What do you like to do when you’re not running Thélar Management? Presently, Thélar Management Group is my life. I am much focused because I have clearly defined my goals. For now, 90% of the time, I am working either for the company or for the organizations that I am involved with. I also read a lot. I also love dancing. Since I am in the Haitian music industry, from time to time, I go to Haitian parties—bal. I always meet my fellow business people in the industry blaming me that I don’t go out that often. That gives me a sense of respect and appreciation. Sometime I go to International ballroom dance practice, or to the movie theater or to the beach, or visit one of my best friends.

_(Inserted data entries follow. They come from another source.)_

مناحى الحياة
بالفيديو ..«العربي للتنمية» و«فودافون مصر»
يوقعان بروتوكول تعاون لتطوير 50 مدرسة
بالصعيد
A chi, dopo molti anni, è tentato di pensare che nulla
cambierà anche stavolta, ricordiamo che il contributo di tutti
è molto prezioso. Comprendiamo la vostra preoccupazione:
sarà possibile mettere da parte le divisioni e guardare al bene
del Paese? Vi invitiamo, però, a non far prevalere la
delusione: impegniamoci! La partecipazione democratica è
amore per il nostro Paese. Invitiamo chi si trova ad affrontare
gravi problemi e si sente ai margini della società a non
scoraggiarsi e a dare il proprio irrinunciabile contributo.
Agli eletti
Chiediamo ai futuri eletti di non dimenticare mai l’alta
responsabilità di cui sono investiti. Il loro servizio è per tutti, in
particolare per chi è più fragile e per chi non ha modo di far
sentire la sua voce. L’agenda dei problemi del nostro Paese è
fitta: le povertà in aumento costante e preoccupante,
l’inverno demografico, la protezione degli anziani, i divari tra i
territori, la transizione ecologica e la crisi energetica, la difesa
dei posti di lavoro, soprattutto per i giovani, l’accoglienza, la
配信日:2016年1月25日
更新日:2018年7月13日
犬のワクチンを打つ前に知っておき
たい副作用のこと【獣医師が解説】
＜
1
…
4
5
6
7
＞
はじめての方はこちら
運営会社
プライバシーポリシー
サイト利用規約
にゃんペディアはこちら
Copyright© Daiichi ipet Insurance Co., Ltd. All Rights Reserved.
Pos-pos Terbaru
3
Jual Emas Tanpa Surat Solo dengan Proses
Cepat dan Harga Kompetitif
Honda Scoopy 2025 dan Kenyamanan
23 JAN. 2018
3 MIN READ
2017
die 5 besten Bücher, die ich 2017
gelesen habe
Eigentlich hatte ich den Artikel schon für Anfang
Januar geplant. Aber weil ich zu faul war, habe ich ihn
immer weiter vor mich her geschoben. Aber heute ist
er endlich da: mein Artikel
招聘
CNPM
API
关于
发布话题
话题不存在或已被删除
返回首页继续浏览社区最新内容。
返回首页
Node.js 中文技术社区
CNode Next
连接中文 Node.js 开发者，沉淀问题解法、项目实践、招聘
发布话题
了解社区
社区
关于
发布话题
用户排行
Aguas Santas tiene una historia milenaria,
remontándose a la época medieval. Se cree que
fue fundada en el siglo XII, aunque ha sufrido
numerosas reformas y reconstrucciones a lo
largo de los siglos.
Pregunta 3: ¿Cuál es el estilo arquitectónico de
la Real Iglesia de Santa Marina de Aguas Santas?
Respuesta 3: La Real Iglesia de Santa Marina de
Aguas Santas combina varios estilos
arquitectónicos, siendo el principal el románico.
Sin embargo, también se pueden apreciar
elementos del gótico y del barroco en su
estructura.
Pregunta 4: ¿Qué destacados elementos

Do you have any plans for Haiti? Are you planning on going back there to live or start a foundation? [Laughter] How do you know? Of course, I have many plans for Haiti. But for now, I believe that I can impact my people only by my actions and accomplishments. Haitians cannot change Haiti if they don’t change their ways. Living in United States changes my mentality; makes me a better and stronger person. Haitians will change Haiti only by becoming better citizens. They have to forget their personal interests and put the country’s interests first. They have to understand and accept that we might come from different backgrounds, have different agendas and goals, but we all will succeed only by establishing a social system where everyone has the opportunity to reach their goals. Many want to start a foundation, an orphanage, a church or a NGO to help the people of Haiti. I applaud these initiatives, but you have to understand they are not the solutions to our problems…our challenges”. We need leadership. People with vision, ready to sacrifice their personal comfort so to empower the nation. We need people who will become the role models of the new generation of leaders. It will take time for these leaders to emerge. But this is a lifetime goal. As an Haitian, I can be helpful and serve my country through my career and my community involvement whether I am living in United States or in Haiti.

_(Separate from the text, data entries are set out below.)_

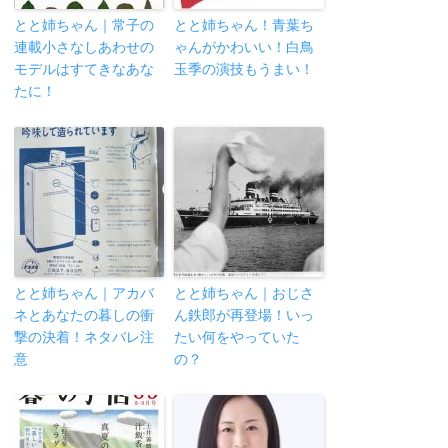
とと姉ちゃん｜常子の
とと姉ちゃん！青葉ち
連載小さなしあわせの
ゃんがかわいい！白鳥
モデルはすてきなあな
玉季の演技もうまい！
たに！
とと姉ちゃん｜アカバ
とと姉ちゃん｜おじさ
ネとあなたの暮しの衝
ん鉄郎が再登場！いっ
撃の決着！ネタバレ注
たい何をやっていた
意
の？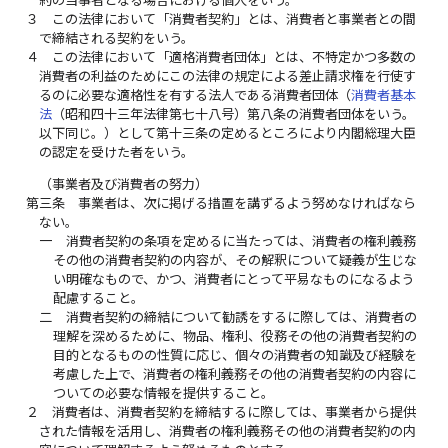
３
この法律において「消費者契約」とは、消費者と事業者との間
で締結される契約をいう。
４
この法律において「適格消費者団体」とは、不特定かつ多数の
消費者の利益のためにこの法律の規定による差止請求権を行使す
るのに必要な適格性を有する法人である消費者団体（
消費者基本
法
（昭和四十三年法律第七十八号）第八条の消費者団体をいう。
以下同じ。）として第十三条の定めるところにより内閣総理大臣
の認定を受けた者をいう。
（事業者及び消費者の努力）
第三条
事業者は、次に掲げる措置を講ずるよう努めなければなら
ない。
一
消費者契約の条項を定めるに当たっては、消費者の権利義務
その他の消費者契約の内容が、その解釈について疑義が生じな
い明確なもので、かつ、消費者にとって平易なものになるよう
配慮すること。
二
消費者契約の締結について勧誘をするに際しては、消費者の
理解を深めるために、物品、権利、役務その他の消費者契約の
目的となるものの性質に応じ、個々の消費者の知識及び経験を
考慮した上で、消費者の権利義務その他の消費者契約の内容に
ついての必要な情報を提供すること。
２
消費者は、消費者契約を締結するに際しては、事業者から提供
された情報を活用し、消費者の権利義務その他の消費者契約の内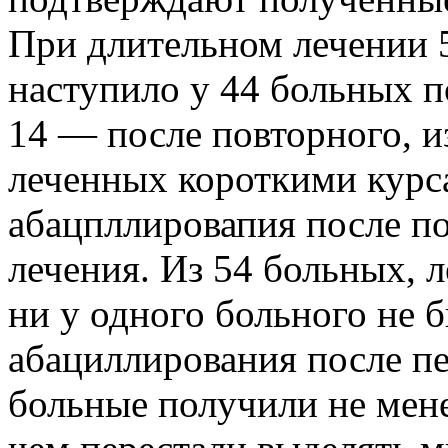
При длительном лечении 
наступило у 44 больных п
14 — после повторного, и
леченных короткими курса
абацпллировапия после по
лечения. Из 54 больных, 
ни у одного больного не 
абациллирования после пе
больные получили не мене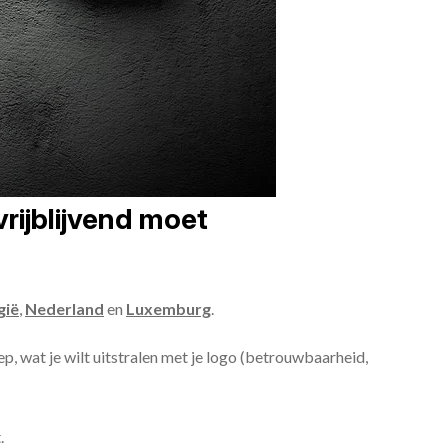
rijblijvend moet
gië
,
Nederland
en
Luxemburg
.
ep, wat je wilt uitstralen met je logo (betrouwbaarheid,
.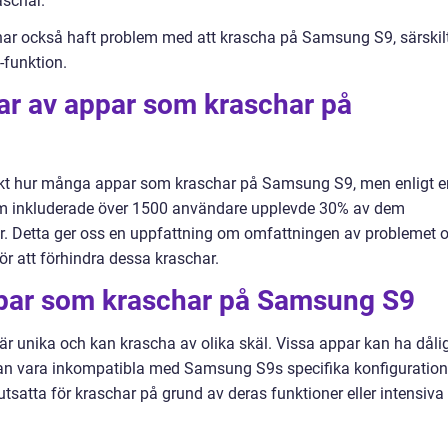
aschar.
ar också haft problem med att krascha på Samsung S9, särskil
-funktion.
ar av appar som kraschar på
exakt hur många appar som kraschar på Samsung S9, men enligt e
m inkluderade över 1500 användare upplevde 30% av dem
. Detta ger oss en uppfattning om omfattningen av problemet 
för att förhindra dessa kraschar.
ppar som kraschar på Samsung S9
ar är unika och kan krascha av olika skäl. Vissa appar kan ha dåli
an vara inkompatibla med Samsung S9s specifika konfiguration
satta för kraschar på grund av deras funktioner eller intensiva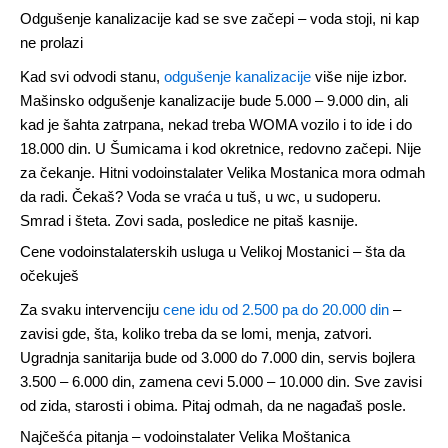
Odgušenje kanalizacije kad se sve začepi – voda stoji, ni kap
ne prolazi
Kad svi odvodi stanu,
odgušenje kanalizacije
više nije izbor.
Mašinsko odgušenje kanalizacije bude 5.000 – 9.000 din, ali
kad je šahta zatrpana, nekad treba WOMA vozilo i to ide i do
18.000 din. U Šumicama i kod okretnice, redovno začepi. Nije
za čekanje. Hitni vodoinstalater Velika Mostanica mora odmah
da radi. Čekaš? Voda se vraća u tuš, u wc, u sudoperu.
Smrad i šteta. Zovi sada, posledice ne pitaš kasnije.
Cene vodoinstalaterskih usluga u Velikoj Mostanici – šta da
očekuješ
Za svaku intervenciju
cene idu od 2.500 pa do 20.000 din
–
zavisi gde, šta, koliko treba da se lomi, menja, zatvori.
Ugradnja sanitarija bude od 3.000 do 7.000 din, servis bojlera
3.500 – 6.000 din, zamena cevi 5.000 – 10.000 din. Sve zavisi
od zida, starosti i obima. Pitaj odmah, da ne nagađaš posle.
Najčešća pitanja – vodoinstalater Velika Moštanica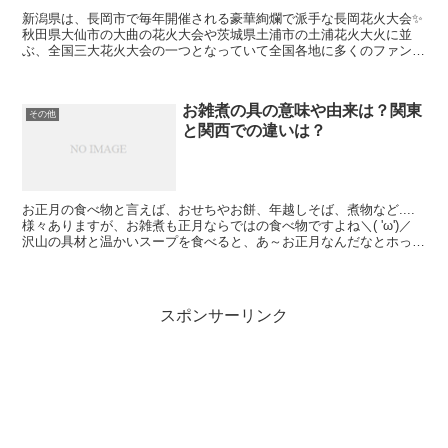
新潟県は、長岡市で毎年開催される豪華絢爛で派手な長岡花火大会✨
秋田県大仙市の大曲の花火大会や茨城県土浦市の土浦花火大火に並
ぶ、全国三大花火大会の一つとなっていて全国各地に多くのファンが
居て毎年魅了していますね。 その為、市内だけでなく県外...
お雑煮の具の意味や由来は？関東
その他
と関西での違いは？
お正月の食べ物と言えば、おせちやお餅、年越しそば、煮物など....
様々ありますが、お雑煮も正月ならではの食べ物ですよね＼( 'ω')／
沢山の具材と温かいスープを食べると、あ～お正月なんだなとホっと
したりします💨お雑煮なんてお正月くらいし...
スポンサーリンク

What are you most proud of about Haiti? Despite the fact that the Haitian society has lost many values that make this nation so wonderful, Haitians remain very sensitive and very connected to their humanity. My people are not demanding. Haitians will be ready to help anyone or to sacrifice their life for any one just because they had been so kind and generous to them. That’s why foreigners are so attracted to Haiti. And I am proud of that!